Gay who had heard the incident mentioned many times at Warwick Hall, said plaintively, "You girls always make me feel that I have missed half my life, because I wasn't with you when Ida Shane read that story. I'd certainly like to get my hands on such a wonderful piece of literature."
"But it wasn't wonderful," Betty hastened to explain. "It made that deep impression on us simply because it was the first novel we had ever read. It was sentimental and melodramatic and trashy as we've since discovered, but then it seemed all that was lovely and romantic. It gave us thrills up and down our spines and sent us around with our heads in the clouds for days. We were seeing embryo Guy Wolverings in every boy we met. As I listened to Ida I thought that if I could only write a book that would hold my listeners spellbound as that held us, I'd ask no more of life.
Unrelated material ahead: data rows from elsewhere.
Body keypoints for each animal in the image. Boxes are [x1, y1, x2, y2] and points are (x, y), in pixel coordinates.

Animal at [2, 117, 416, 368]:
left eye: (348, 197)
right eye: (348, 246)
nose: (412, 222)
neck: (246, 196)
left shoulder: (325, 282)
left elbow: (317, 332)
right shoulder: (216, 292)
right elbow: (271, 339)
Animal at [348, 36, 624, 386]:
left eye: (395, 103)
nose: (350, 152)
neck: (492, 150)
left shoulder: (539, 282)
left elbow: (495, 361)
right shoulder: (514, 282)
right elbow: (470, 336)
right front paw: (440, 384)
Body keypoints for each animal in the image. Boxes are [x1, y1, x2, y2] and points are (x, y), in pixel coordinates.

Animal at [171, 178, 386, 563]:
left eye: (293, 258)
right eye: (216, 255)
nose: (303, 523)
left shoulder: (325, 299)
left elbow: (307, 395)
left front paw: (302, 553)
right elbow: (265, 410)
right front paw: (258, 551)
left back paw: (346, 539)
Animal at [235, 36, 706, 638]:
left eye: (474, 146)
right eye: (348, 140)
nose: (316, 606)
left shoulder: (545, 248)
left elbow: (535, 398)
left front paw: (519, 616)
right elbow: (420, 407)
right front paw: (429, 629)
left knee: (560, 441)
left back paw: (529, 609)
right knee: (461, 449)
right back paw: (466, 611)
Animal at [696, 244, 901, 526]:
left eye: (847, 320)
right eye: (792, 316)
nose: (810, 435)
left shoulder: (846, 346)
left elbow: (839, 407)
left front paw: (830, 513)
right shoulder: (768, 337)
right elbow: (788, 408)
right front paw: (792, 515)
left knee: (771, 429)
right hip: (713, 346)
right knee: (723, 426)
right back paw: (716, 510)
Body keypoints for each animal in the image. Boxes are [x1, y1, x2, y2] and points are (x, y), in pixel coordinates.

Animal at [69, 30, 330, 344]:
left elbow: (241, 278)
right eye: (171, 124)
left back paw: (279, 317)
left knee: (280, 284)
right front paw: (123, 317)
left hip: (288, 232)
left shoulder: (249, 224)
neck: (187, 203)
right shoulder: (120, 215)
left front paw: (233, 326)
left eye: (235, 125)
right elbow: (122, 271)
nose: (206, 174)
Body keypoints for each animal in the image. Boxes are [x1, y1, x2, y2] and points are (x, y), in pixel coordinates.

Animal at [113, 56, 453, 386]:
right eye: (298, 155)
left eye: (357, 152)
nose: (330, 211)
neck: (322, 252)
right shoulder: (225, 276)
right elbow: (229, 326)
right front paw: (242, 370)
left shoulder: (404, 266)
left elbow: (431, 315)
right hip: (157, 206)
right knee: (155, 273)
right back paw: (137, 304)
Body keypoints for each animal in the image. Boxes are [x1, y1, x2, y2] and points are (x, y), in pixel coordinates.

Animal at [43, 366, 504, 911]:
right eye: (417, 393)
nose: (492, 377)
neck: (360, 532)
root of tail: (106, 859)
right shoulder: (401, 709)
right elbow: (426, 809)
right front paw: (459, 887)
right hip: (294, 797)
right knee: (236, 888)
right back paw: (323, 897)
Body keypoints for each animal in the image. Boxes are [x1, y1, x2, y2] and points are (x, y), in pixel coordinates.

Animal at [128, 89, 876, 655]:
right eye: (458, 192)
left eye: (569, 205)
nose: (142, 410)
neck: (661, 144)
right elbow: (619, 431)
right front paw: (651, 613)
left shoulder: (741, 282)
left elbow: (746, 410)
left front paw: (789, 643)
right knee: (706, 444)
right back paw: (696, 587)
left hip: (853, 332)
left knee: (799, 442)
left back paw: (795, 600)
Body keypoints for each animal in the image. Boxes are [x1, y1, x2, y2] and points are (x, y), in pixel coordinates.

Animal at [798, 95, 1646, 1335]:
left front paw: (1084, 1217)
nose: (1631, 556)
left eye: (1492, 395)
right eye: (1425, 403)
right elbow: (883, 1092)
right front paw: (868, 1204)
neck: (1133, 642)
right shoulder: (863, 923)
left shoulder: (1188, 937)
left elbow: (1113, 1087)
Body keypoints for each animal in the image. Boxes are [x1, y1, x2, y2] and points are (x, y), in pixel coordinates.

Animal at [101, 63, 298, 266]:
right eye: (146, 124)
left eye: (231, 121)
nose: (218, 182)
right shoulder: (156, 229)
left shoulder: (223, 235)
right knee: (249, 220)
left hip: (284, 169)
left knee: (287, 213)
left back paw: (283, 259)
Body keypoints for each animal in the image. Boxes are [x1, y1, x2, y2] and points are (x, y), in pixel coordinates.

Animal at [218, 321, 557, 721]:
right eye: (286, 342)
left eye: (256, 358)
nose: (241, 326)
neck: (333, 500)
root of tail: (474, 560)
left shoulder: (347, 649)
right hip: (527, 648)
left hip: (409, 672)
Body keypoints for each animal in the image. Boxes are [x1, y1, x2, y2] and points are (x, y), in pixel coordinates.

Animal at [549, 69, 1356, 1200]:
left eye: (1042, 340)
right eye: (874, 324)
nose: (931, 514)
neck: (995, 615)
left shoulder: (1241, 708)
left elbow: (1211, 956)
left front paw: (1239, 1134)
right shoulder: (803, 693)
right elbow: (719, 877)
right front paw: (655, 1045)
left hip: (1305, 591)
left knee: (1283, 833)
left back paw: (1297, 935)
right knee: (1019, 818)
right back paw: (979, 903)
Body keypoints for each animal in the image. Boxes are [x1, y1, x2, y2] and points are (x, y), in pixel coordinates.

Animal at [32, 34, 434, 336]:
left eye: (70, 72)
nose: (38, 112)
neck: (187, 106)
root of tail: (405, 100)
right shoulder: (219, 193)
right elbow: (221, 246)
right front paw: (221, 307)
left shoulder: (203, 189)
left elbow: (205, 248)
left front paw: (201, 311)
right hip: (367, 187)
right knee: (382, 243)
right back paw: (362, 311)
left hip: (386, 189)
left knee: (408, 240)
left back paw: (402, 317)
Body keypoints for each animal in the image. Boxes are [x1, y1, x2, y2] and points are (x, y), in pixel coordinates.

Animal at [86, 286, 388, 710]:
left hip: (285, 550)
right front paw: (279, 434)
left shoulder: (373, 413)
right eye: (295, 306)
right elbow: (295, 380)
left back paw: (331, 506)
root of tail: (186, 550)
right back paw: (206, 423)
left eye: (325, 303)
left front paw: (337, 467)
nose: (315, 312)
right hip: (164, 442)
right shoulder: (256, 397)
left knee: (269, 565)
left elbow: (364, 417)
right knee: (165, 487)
I could die happy."
"Well, you've done it, dear," said Gay warmly. "We scarcely breathed during the last two chapters, and I'm so eager to know how it ends that I'd willingly cut dinner to go on with it."
"Now how does that make you feel, Miss Elizabeth Lloyd Lewis?" asked Kitty teasingly. "Fair uplifted, I've nae doot."
"Yes, it does," was the honest answer. "It's what I've hoped for and worked for and prayed for these last ten years. Can you wonder that it makes me radiantly happy to have you girls think that I have in a measure succeeded?"
Dinner was announced a little later, and when the girls went into the dining-room, they found Lucy herself bringing it in.
"Poor Sylvia had another message from home," she explained, "so I told her and Ca'line Allison to go on; that we'd wait on ourselves and clear the table, and they could wash the dishes in the morning. It's not raining quite so hard now, but it is dark as a pocket outside."
As she placed the soup tureen on the table, they heard the outer kitchen door close, and Sylvia turn the key in the lock.
"Ugh!" exclaimed Lucy with a s.h.i.+ver. "Now we're abandoned to our fate! I wish you'd pull that window-shade farther down, Gay. There's just room for somebody to peep under it, and there's nothing more terrifying to me than the thought of eyes peering in at one from the outer darkness."
"'The gobelins will git you if you don't watch out,'" sang Gay. "Do for pity's sake put your mind on something else, Lucy, and don't spoil this festive occasion with a case of high jinks!"
Seeing that their little hostess was really nervous and timid, Kitty began to divert them all by impersonating different characters in the Valley. She was a fine mimic, and kept them laughing all through the first course. Lucy carried out the plates, and hurried back with the second course.
"You've got to get the salad when the time comes," she said to Gay.
"It's so spooky out there in the kitchen with Sylvia gone, that I was afraid to look over my shoulder. Queer, isn't it! For it's just as warm and well-lighted and cheerful now as when she was there. I wouldn't go into the pantry alone for a fortune."
"Nonsense!" cried Kitty. "Five valiant females are enough to keep any Lloydsboro foe at bay. We'll be your brave defenders."
Gay, who had risen to circle around the table with a plate of hot biscuit, paused dramatically beside Lucy's chair to say in a stage whisper, "Hist! I have a weapon of defence ye wot not of. One that a doughty knight did leave behind him."
"Oh," said the literal Lucy. "I suppose you mean Mr. Shelby's boxing-glove that he left on the piano, when he came in yesterday to bring you those books. It was awfully funny, girls, the way he _seemed_ to leave it by accident. I couldn't help laughing, for it was so evident he did it on purpose, to have an excuse to come again sooner than he would have done otherwise."